Avoir un toit est devenu un privilège. Symbole extrême de cette réalité, un sans domicile fixe sur trois a un emploi. Du 17 au 27 janvier, les députés examinent le projet de loi Borloo sur l’« engagement national sur le logement ». Selon un bon vieux réflexe de la droite, on retrouve la méthode du recours à l’exonération fiscale en espérant que cela stimulera la construction ou la réhabilitation de logements. Alors qu’il n’y a jamais eu aussi peu de logements disponibles et accessibles et autant de demandes, on aurait espéré un projet à la hauteur de l’enjeu. Ce n’est pas le cas.
En voulant sortir de la crise du logement, le gouvernement y enferme le pays!

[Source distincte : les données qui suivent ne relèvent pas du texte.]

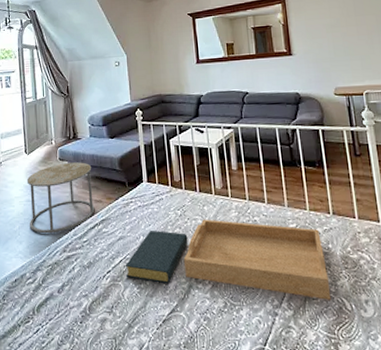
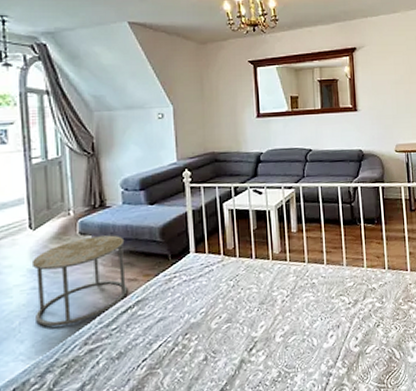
hardback book: present [125,230,188,283] -> none [165,304,241,363]
serving tray: present [183,219,332,300] -> none [235,284,383,353]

Pourtant c’est le troisième projet de loi sur le sujet depuis 2002… Après la « propriété pour tous » et « Habitat pour tous » voici un « engagement national sur le logement »…
Pour sortir de cette crise, il faudrait accélérer le mouvement ou changer de direction. Or la droite se contente "d'accompagner les inégalités du marché immobilier" comme l’indique Jean-Marc Ayrault.
En réalité, les salaires bas entraînent un logement précaire d’autant que les loyers flambent à cause de la spéculation que le gouvernement refuse de réguler. Surtout, la part consacrée au logement dans un revenu augmente sans cesse. Rien dans le texte de Jean-Louis Borloo ne témoigne d’une anticipation des besoins ou des mutations en la matière. Comme l’indique Jean-Yves Le Bouillonnec, à la fin de la législature, avec ou sans cette loi, la crise du logement se sera aggravée car il y aura plus de demandeurs et moins de logements.
Au lieu de garantir le droit au logement pour tous, le gouvernement organise la précarité pour tous. Le projet Borloo a même été qualifié de « technique » par le rapporteur de la commission des lois, le député UMP Gérard Hamel. Dans cette galette Borloo, la fève c’est le dispositif "Borloo populaire", un nouvel avantage fiscal destiné à favoriser l'offre de location dans le secteur intermédiaire. Mais une fois de plus, sans contrepartie.
La droite va profiter de cette occasion pour contourner la loi de solidarité urbaine (SRU) en proposant que le quota de 20 % de logements sociaux soit établi au niveau des communautés d’agglomération au lieu du niveau communal.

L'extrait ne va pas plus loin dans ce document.